TASK STATEMENT -> Your task is to copy every line below that contains the word "fibra".

[Records from a data collection]
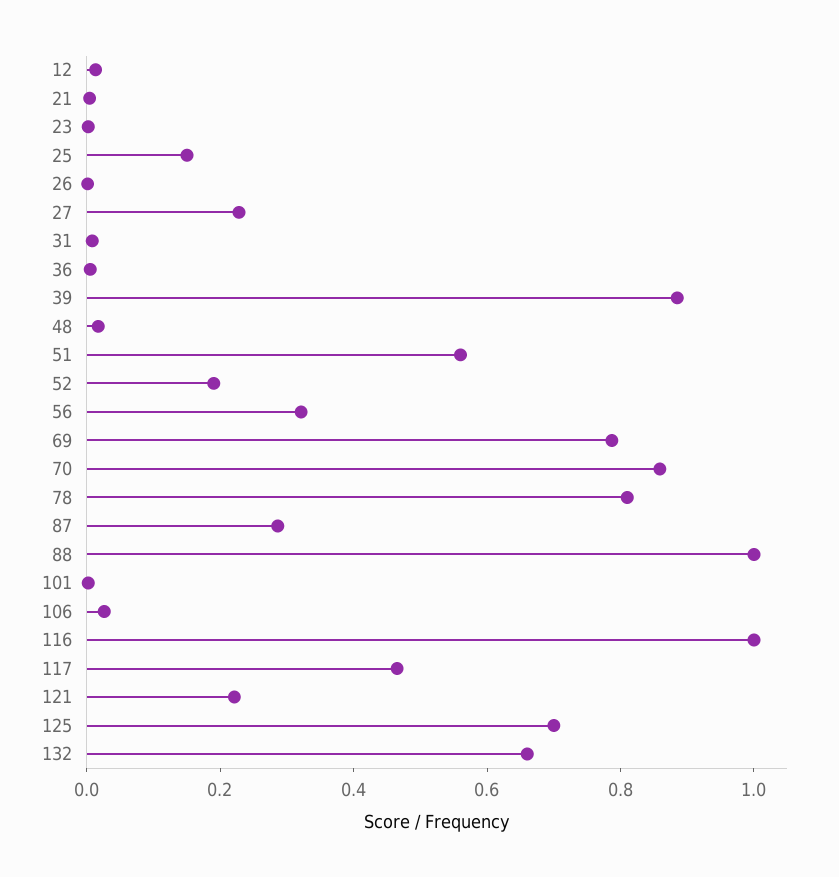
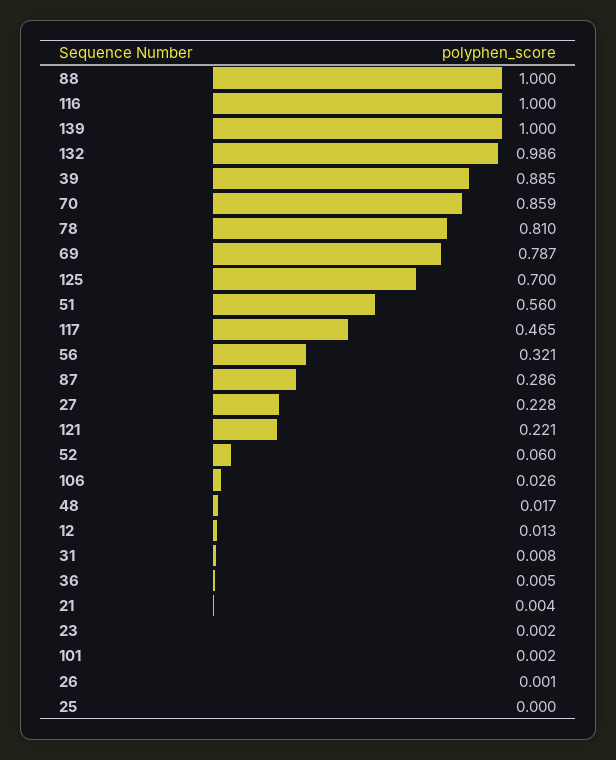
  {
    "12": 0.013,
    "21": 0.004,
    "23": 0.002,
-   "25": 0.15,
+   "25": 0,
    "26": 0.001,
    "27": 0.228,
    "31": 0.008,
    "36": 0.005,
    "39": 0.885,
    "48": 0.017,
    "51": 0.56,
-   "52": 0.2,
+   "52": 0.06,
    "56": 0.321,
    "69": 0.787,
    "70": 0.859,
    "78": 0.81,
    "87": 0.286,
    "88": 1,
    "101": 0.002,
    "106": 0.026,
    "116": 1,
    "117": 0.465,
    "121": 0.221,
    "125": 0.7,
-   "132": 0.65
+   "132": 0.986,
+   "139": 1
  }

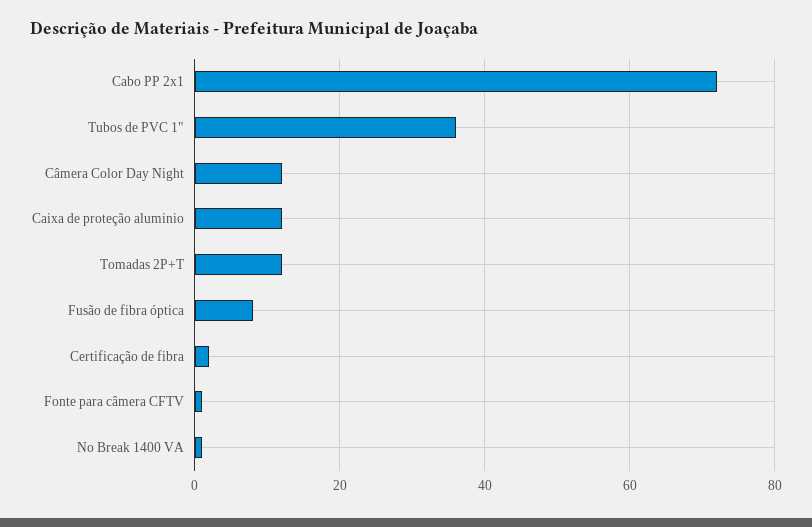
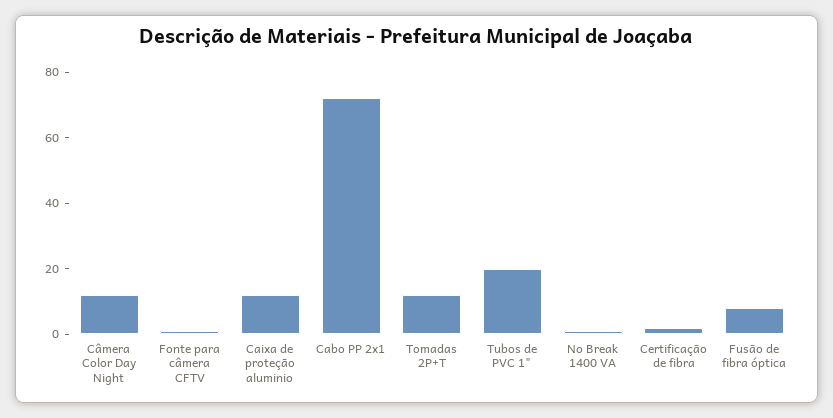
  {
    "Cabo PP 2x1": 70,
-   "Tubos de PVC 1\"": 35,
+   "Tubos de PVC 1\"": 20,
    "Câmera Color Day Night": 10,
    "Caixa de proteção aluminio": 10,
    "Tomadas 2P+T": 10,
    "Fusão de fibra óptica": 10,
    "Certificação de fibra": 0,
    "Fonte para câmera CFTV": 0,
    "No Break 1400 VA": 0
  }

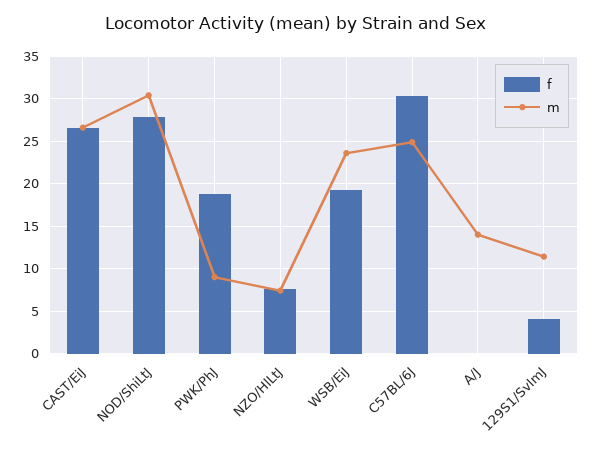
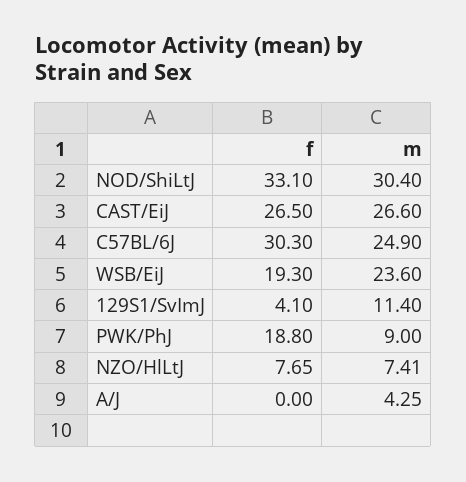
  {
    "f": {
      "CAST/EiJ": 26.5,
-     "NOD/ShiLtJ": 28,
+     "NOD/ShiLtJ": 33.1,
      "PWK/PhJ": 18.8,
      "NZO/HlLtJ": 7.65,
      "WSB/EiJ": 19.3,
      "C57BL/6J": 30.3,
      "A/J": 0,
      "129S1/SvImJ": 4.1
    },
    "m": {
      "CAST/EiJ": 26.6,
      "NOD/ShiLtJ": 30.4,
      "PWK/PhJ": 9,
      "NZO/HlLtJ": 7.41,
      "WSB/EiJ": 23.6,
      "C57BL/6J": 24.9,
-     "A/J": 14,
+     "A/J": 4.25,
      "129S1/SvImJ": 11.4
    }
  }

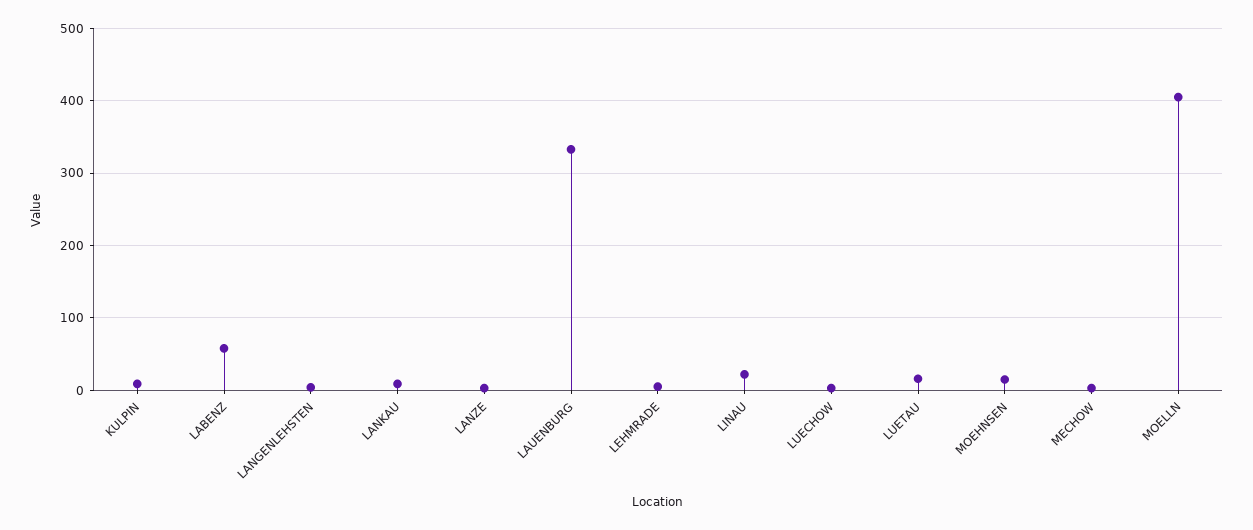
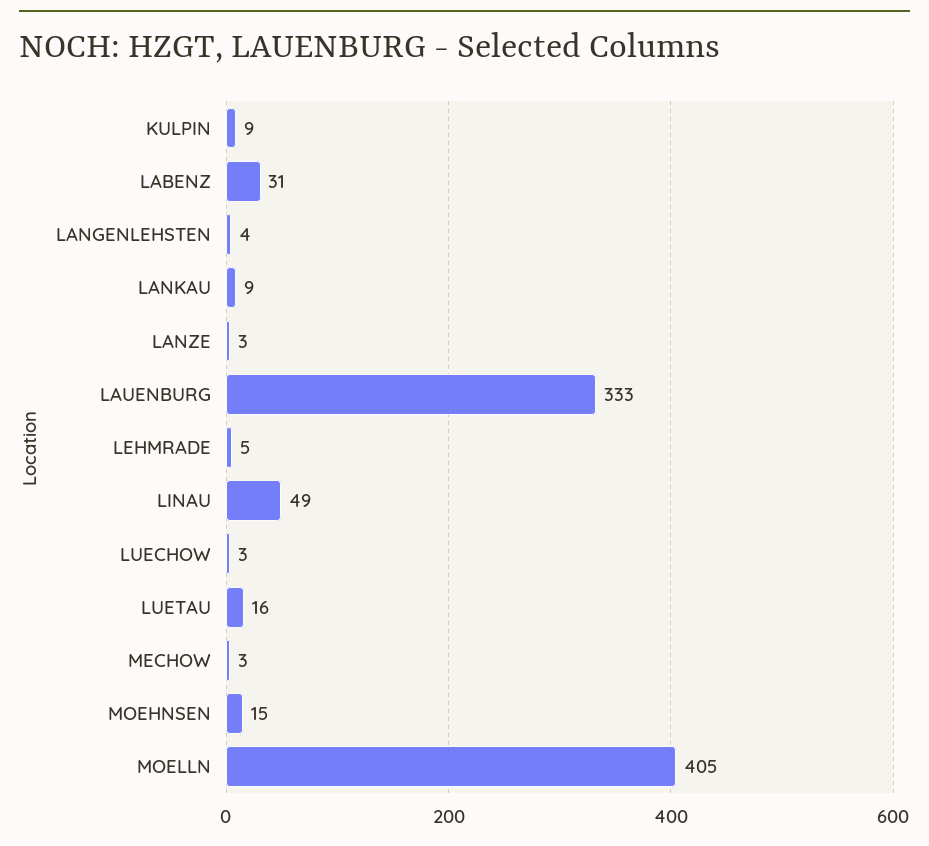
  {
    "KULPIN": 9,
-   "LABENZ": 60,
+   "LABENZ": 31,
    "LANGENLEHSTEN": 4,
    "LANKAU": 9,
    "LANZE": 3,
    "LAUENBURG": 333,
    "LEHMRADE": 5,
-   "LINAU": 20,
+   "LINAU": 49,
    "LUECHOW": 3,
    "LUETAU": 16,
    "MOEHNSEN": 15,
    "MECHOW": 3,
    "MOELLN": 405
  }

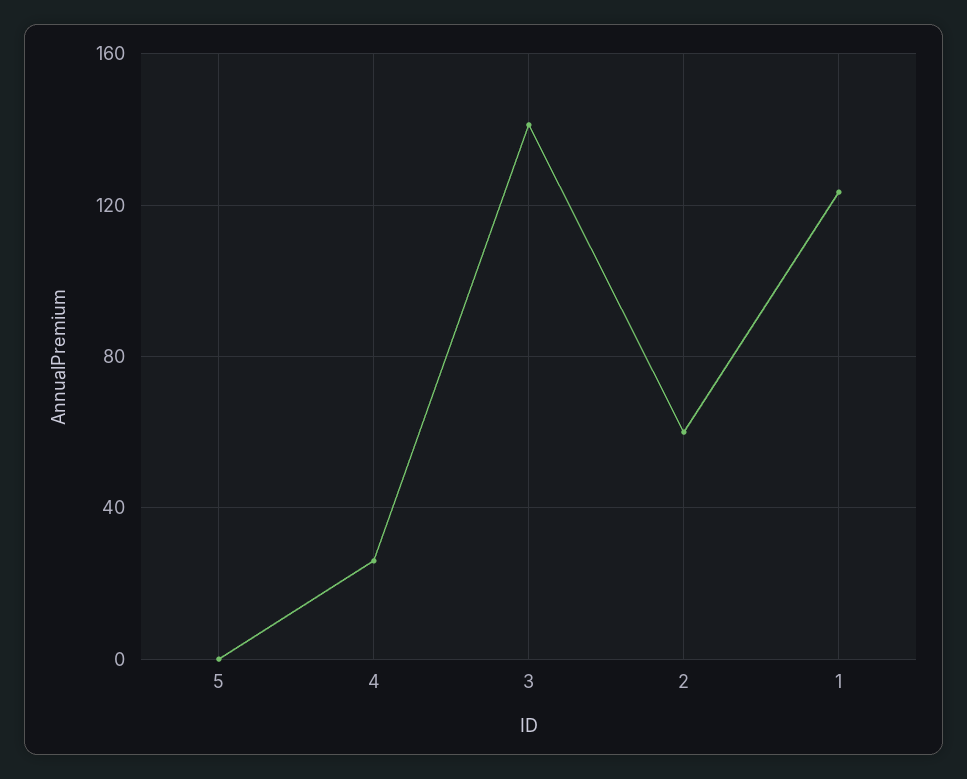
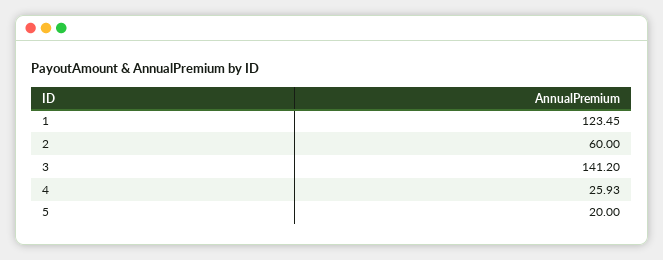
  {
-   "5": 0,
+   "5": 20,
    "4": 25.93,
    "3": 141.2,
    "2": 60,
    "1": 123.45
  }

SOLUTION FOR THIS PROBLEM ->
    "Fusão de fibra óptica": 10,
    "Certificação de fibra": 0,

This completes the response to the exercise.